Request: Reproduce the text of each item below verbatim, line for line, and omit the pictures.

Records to use:
▼▼▼

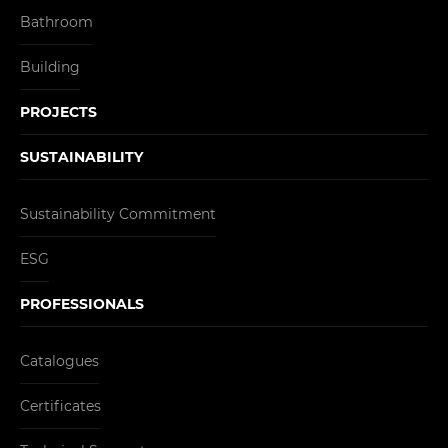
Bathroom
Building
PROJECTS
SUSTAINABILITY
Sustainability Commitment
ESG
PROFESSIONALS
Catalogues
Certificates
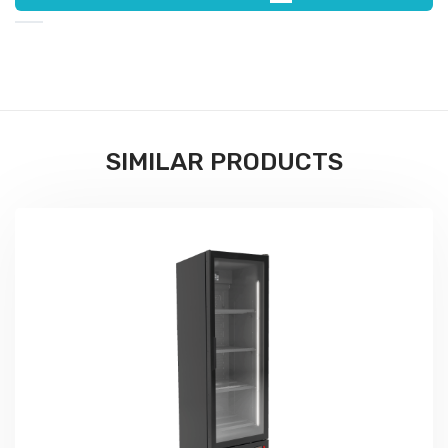
SIMILAR PRODUCTS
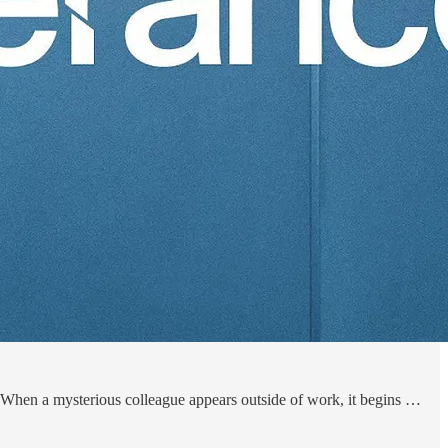
 When a mysterious colleague appears outside of work, it begins …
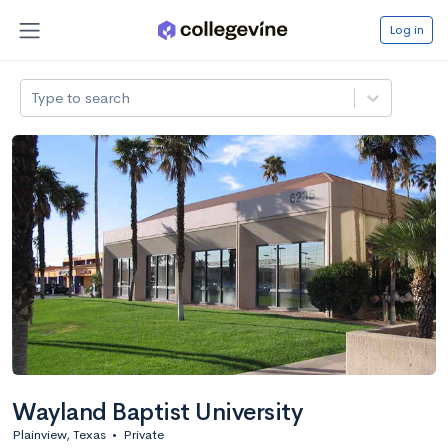
Log in
Type to search
Wayland Baptist University
Plainview, Texas
•
Private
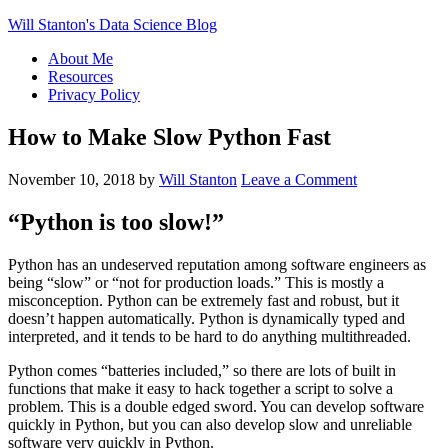
Will Stanton's Data Science Blog
About Me
Resources
Privacy Policy
How to Make Slow Python Fast
November 10, 2018
by
Will Stanton
Leave a Comment
“Python is too slow!”
Python has an undeserved reputation among software engineers as
being “slow” or “not for production loads.” This is mostly a
misconception. Python can be extremely fast and robust, but it
doesn’t happen automatically. Python is dynamically typed and
interpreted, and it tends to be hard to do anything multithreaded.
Python comes “batteries included,” so there are lots of built in
functions that make it easy to hack together a script to solve a
problem. This is a double edged sword. You can develop software
quickly in Python, but you can also develop slow and unreliable
software very quickly in Python.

▲▲▲

Expected answer:
Bathroom
Building
PROJECTS
SUSTAINABILITY
Sustainability Commitment
ESG
PROFESSIONALS
Catalogues
Certificates
SIMILAR PRODUCTS
 When a mysterious colleague appears outside of work, it begins …
Log in
Type to search
Wayland Baptist University
Plainview, Texas
•
Private
Will Stanton's Data Science Blog
About Me
Resources
Privacy Policy
How to Make Slow Python Fast
November 10, 2018
by
Will Stanton
Leave a Comment
“Python is too slow!”
Python has an undeserved reputation among software engineers as
being “slow” or “not for production loads.” This is mostly a
misconception. Python can be extremely fast and robust, but it
doesn’t happen automatically. Python is dynamically typed and
interpreted, and it tends to be hard to do anything multithreaded.
Python comes “batteries included,” so there are lots of built in
functions that make it easy to hack together a script to solve a
problem. This is a double edged sword. You can develop software
quickly in Python, but you can also develop slow and unreliable
software very quickly in Python.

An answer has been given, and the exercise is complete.